PROBLEM DESCRIPTION — Leave out all pictures. Extract exactly the lines from the one containing "For every layout" through the end of the data.

DATA TO PROCESS —

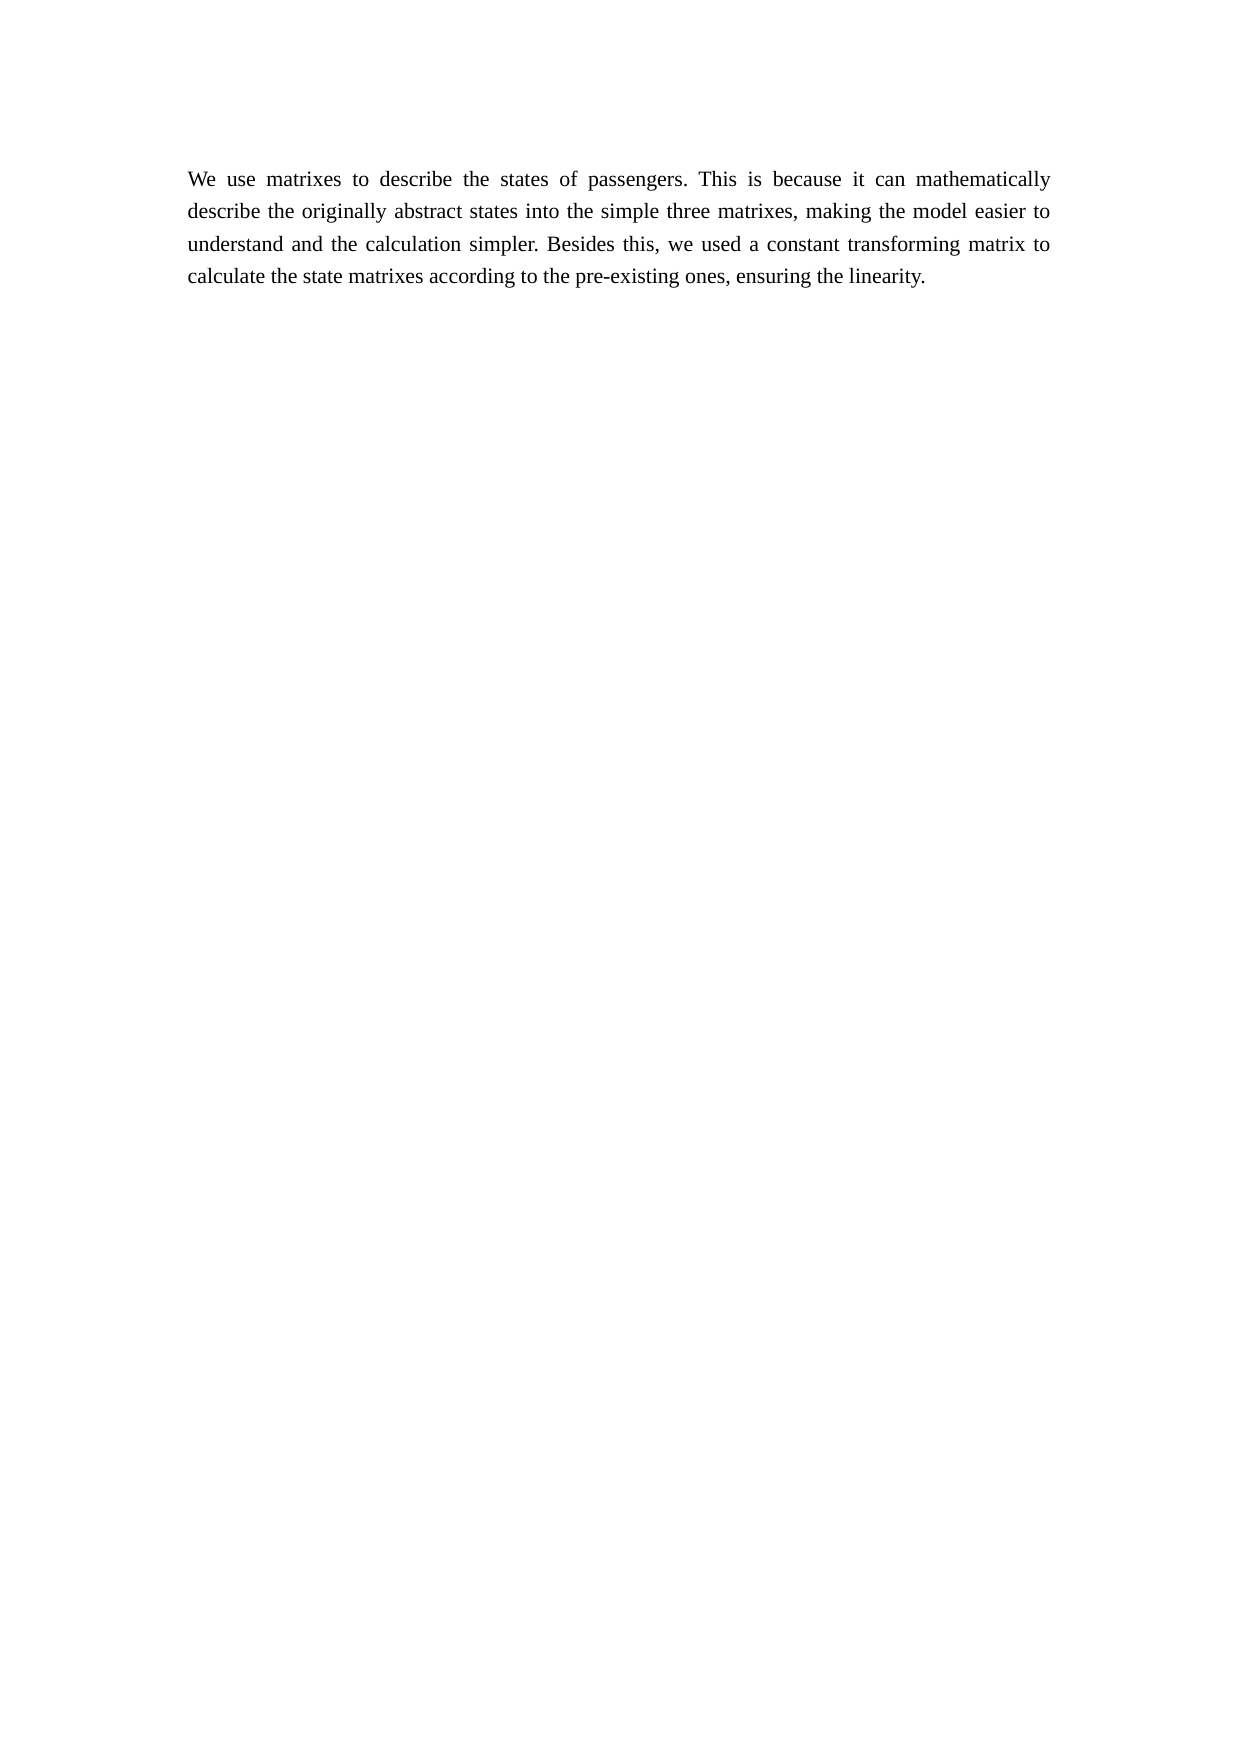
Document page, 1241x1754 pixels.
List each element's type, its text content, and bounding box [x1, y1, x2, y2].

text We use matrixes to describe the states of passengers. This is because it can mathematically describe the originally abstract states into the simple three matrixes, making the model easier to understand and the calculation simpler. Besides this, we used a constant transforming matrix to calculate the state matrixes according to the pre-existing ones, ensuring the linearity. [187, 162, 1053, 292]
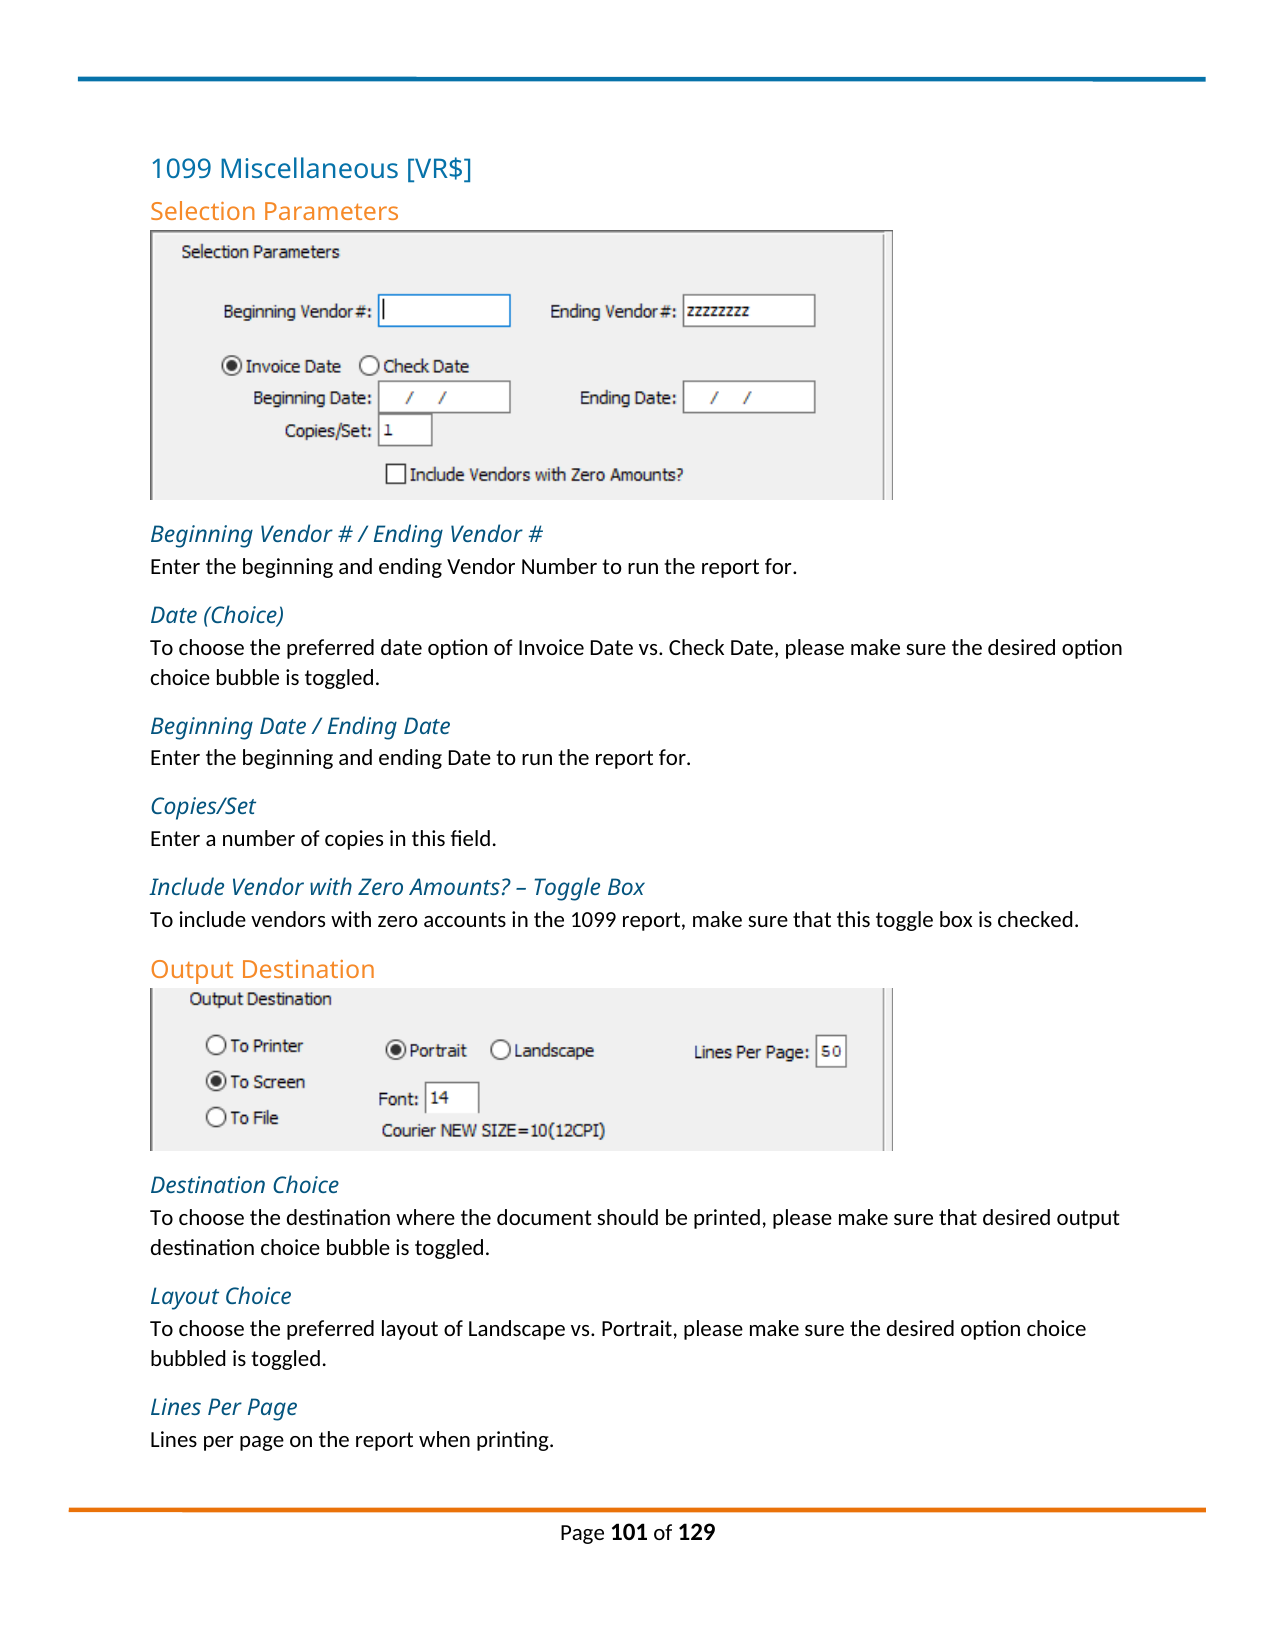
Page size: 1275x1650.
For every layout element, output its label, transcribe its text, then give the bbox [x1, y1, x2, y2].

subtitle Selection Parameters [150, 194, 1125, 228]
picture [150, 988, 893, 1151]
subtitle Output Destination [150, 952, 1125, 986]
subtitle Include Vendor with Zero Amounts? – Toggle Box [150, 871, 1125, 902]
text To include vendors with zero accounts in the 1099 report, make sure that this toggle box is checked. [150, 905, 1125, 933]
text To choose the preferred layout of Landscape vs. Portrait, please make sure the desired option choice bubbled is toggled. [150, 1314, 1125, 1372]
text To choose the preferred date option of Invoice Date vs. Check Date, please make sure the desired option choice bubble is toggled. [150, 633, 1125, 691]
text Enter a number of copies in this field. [150, 824, 1125, 852]
subtitle 1099 Miscellaneous [VR$] [150, 150, 1125, 187]
subtitle Layout Choice [150, 1280, 1125, 1311]
subtitle Copies/Set [150, 790, 1125, 822]
text Enter the beginning and ending Date to run the report for. [150, 743, 1125, 771]
text Enter the beginning and ending Vendor Number to run the report for. [150, 552, 1125, 580]
subtitle Destination Choice [150, 1169, 1125, 1201]
picture [150, 230, 893, 500]
subtitle Beginning Vendor # / Ending Vendor # [150, 518, 1125, 549]
subtitle Date (Choice) [150, 599, 1125, 630]
text Lines per page on the report when printing. [150, 1425, 1125, 1453]
subtitle Lines Per Page [150, 1391, 1125, 1422]
text To choose the destination where the document should be printed, please make sure that desired output destination choice bubble is toggled. [150, 1203, 1125, 1261]
subtitle Beginning Date / Ending Date [150, 710, 1125, 741]
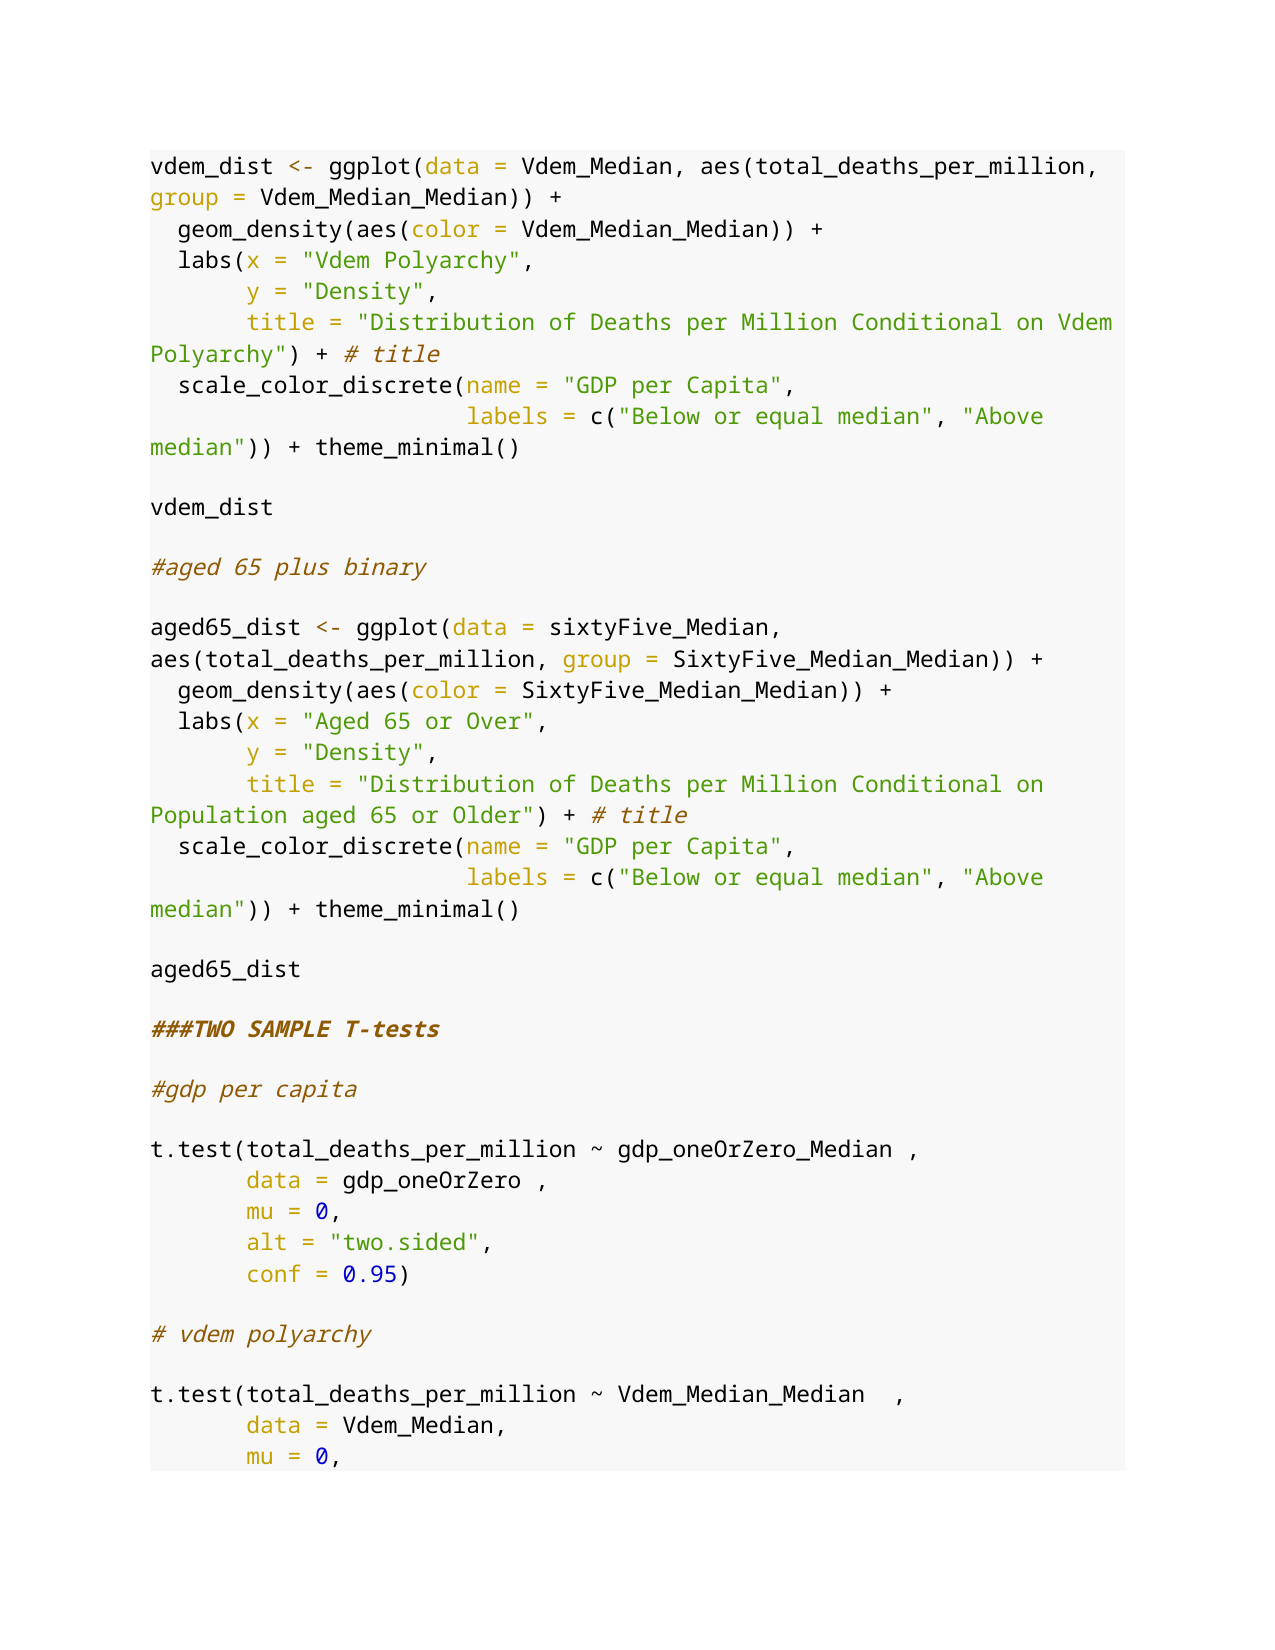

TASK SOLUTION —
For every layout element, output its label, transcribe its text, then give the bbox [x1, y1, x2, y2].

subtitle Selection Parameters [150, 194, 1125, 228]
picture [150, 988, 893, 1151]
subtitle Output Destination [150, 952, 1125, 986]
subtitle Include Vendor with Zero Amounts? – Toggle Box [150, 871, 1125, 902]
text To include vendors with zero accounts in the 1099 report, make sure that this toggle box is checked. [150, 905, 1125, 933]
text To choose the preferred layout of Landscape vs. Portrait, please make sure the desired option choice bubbled is toggled. [150, 1314, 1125, 1372]
text To choose the preferred date option of Invoice Date vs. Check Date, please make sure the desired option choice bubble is toggled. [150, 633, 1125, 691]
text Enter a number of copies in this field. [150, 824, 1125, 852]
subtitle 1099 Miscellaneous [VR$] [150, 150, 1125, 187]
subtitle Layout Choice [150, 1280, 1125, 1311]
subtitle Copies/Set [150, 790, 1125, 822]
text Enter the beginning and ending Date to run the report for. [150, 743, 1125, 771]
text Enter the beginning and ending Vendor Number to run the report for. [150, 552, 1125, 580]
subtitle Destination Choice [150, 1169, 1125, 1201]
picture [150, 230, 893, 500]
subtitle Beginning Vendor # / Ending Vendor # [150, 518, 1125, 549]
subtitle Date (Choice) [150, 599, 1125, 630]
text Lines per page on the report when printing. [150, 1425, 1125, 1453]
subtitle Lines Per Page [150, 1391, 1125, 1422]
text To choose the destination where the document should be printed, please make sure that desired output destination choice bubble is toggled. [150, 1203, 1125, 1261]
subtitle Beginning Date / Ending Date [150, 710, 1125, 741]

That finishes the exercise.